Amphetamines and UK Law
Under the UK law, amphetamines are controlled substances. The relevant statutes are the Medicines Act and the Misuse of Drugs Act 1971. Therefore, doctors can prescribe them to patients legally, but any other unauthorized production, supply or possession is a criminal offense.
The Act divides controlled substances into three classifications:
Class A Drugs
Class B Drugs
- Class A drugs are considered the most dangerous and carry the harshest penalties for manufacturing, possessing or distributing them.
- Amphetamines manufactured for injecting fall within this category.
- Methamphetamine was declared a Class A drug in 2007.
- The penalty for possession of amphetamines in this form is an unlimited fine and/or imprisonment of up to seven years.
- The penalty for dealing injectable speed is an unlimited fine and/or life in prison.
Class C Drugs
- Amphetamines that are not prepared for injection are considered Class B drugs.
- Possession of a Class B drug carries a penalty of an unlimited fine and/or up to five years in prison.
- A conviction for dealing Class B drugs means the individual will be subject to an unlimited fine and/or a prison sentence of up to 14 years in prison.
- Certain amphetamine-based drugs, including Benzphetamine, are included in this classification.
- The penalty for possession of a Class C drug is an unlimited fine and/or up to two years behind bars.
- A person who is convicted of dealing one of these substances is subject to the same penalty as if the substance was a Class B one (unlimited fine and/or up to 14 years imprisonment).
United States Law and Speed
In the US, amphetamines are categorized under Schedule III, since they act on the central nervous system.

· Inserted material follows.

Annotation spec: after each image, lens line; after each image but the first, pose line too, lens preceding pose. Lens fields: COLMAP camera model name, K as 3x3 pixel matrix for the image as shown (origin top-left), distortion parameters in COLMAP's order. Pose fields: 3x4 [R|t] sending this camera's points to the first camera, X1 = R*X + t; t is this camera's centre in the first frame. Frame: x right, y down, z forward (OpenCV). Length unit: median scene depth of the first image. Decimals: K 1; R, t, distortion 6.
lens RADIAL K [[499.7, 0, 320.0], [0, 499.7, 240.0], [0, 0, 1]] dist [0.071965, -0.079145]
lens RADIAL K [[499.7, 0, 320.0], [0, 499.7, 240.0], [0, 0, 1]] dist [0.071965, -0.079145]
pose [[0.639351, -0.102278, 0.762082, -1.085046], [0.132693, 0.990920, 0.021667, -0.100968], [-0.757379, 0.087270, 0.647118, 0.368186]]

Drugs classified in this manner share these characteristics:
- They have a potential for abuse, but this potential is less than that associated with opium or cocaine use.
- They have some accepted medical use in the U.S.
- Using the drug has the potential to produce a mild to moderate physical dependence.
- The drug has a high potential for psychological dependence.
Under U.S. law, it is illegal to manufacture, distribute or possess a controlled substance. A person who is convicted of manufacturing, possessing or distributing more than 5 grams of methamphetamine is subject to these penalties:
- Imprisonment of between 5 and 40 years.
- If death or a serious injury occurs, the minimum prison sentence increases to 20 years and the defendant may be sentenced to up to life in prison.
- A fine of up to $2 million for an individual and $5 million for a defendant other than an individual may be imposed.
For a second offense, the minimum prison sentence goes up to 10 years. The fines also increase to up to $4 million for an individual and $10 million for an entity other than an individual.
The penalties for being convicted of possession of more than 50 grams of methamphetamine are as follows:
- A sentence of 10 years to life in prison; if a death or serious injury results from distributing the drug, the penalty increases to 20 years to life.
- A heavy fine of up to $4 million for an individual and $10 million if the defendant is not an individual.
When the offense is committed by someone with a prior conviction for possessing or distributing methamphetamine, the penalties increase. The minimum sentence in this case is 20 years in prison. Where a death or serious injury resulted from the sale or distribution of the drug, the defendant in the case may be sentenced to life in prison. A third conviction means the defendant will automatically be sentenced to life in prison.
Canadian Law and Bennies
In Canada, amphetamines are a Schedule III substance under the Controlled Drugs and Substances Act. Possession of a small amount of the drug is treated as a summary offense under the Act. On conviction, the accused is subject to a fine of up to $1,000 or six months in jail, or both.
In a case where the individual has a previous conviction or the amount of the drug in question is larger, the penalties increase. Being convicted of trafficking carries a sentence of up to 10 years in prison.